A abertura do processo não implica em sanções imediatas. Trata-se do rito regulamentado pelo Decreto nº 12.551/2025 para analisar a viabilidade de contramedidas proporcionais, que podem incluir a suspensão de concessões comerciais, de investimentos e de direitos de propriedade intelectual relativos a empresas dos EUA no Brasil.

Tarifas americanas atingem 23,1% das exportações brasileiras

O impasse teve origem em 22 de julho, quando o Escritório do Representante Comercial dos Estados Unidos (USTR) impôs uma tarifa adicional de 25% a diversos produtos brasileiros com base na Seção 301 da Lei de Comércio norte-americana, sob a alegação de práticas comerciais desleais.

Dados do Ministério do Desenvolvimento, Indústria, Comércio e Serviços (MDIC) apontam a gravidade da medida para a pauta de exportações do país:

  • Alcance: As sobretaxas norte-americanas afetam 23,1% do total de bens exportados pelo Brasil para os Estados Unidos (tendo como base o volume de comércio de 2024).
  • Acúmulo de tarifas: Em 16,5% do montante exportado, as alíquotas se somam a impostos anteriores, atingindo um patamar de cobrança de até 37,5%.

O governo brasileiro classifica as tarifas como “injustificadas e arbitrárias” e afirma ter apresentado documentação que refuta as acusações do órgão americano.

Diálogo diplomático e proteção à indústria nacional

Em nota divulgada pela Secretaria de Comunicação Social da Presidência da República (Secom), o Planalto reforçou que o objetivo primário da notificação é buscar uma saída negociada que anule ou reduza o impacto das medidas antes da aplicação de retaliações no âmbito da Camex.
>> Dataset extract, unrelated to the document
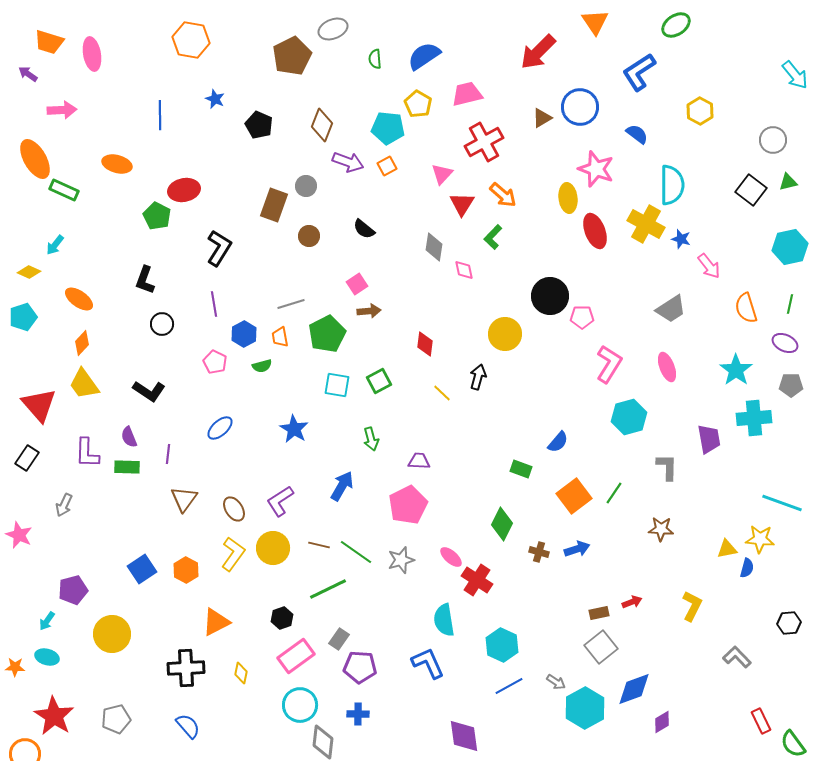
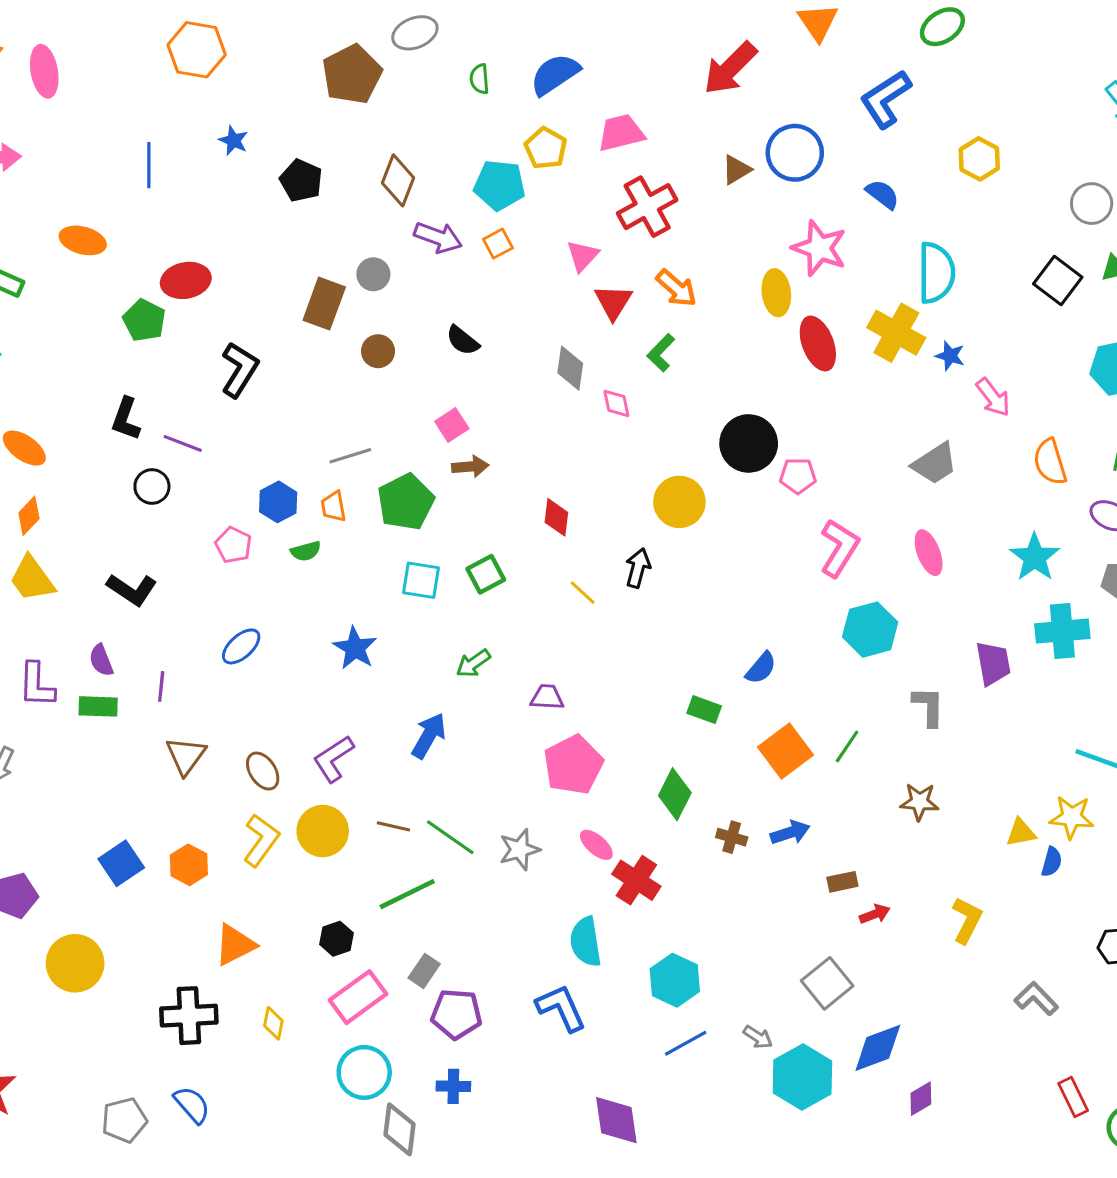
purple line: (214, 304) -> (183, 443), moved, turned -60
green arrow: (371, 439) -> (473, 663), turned 70
pink pentagon: (408, 505) -> (573, 765), moved
brown rectangle: (599, 613) -> (842, 882), moved
gray pentagon: (116, 719) -> (124, 1120), moved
“O governo do Brasil seguirá atuando para reduzir os danos causados pelas tarifas dos Estados Unidos à economia e à renda dos brasileiros. Continuaremos a defender o multilateralismo e a reforma da Organização Mundial de Comércio (OMC), e seguiremos trabalhando pela diversificação de parcerias comerciais. Manteremos medidas de proteção aos setores afetados por meio do Plano Brasil Soberano”, diz trecho da nota oficial.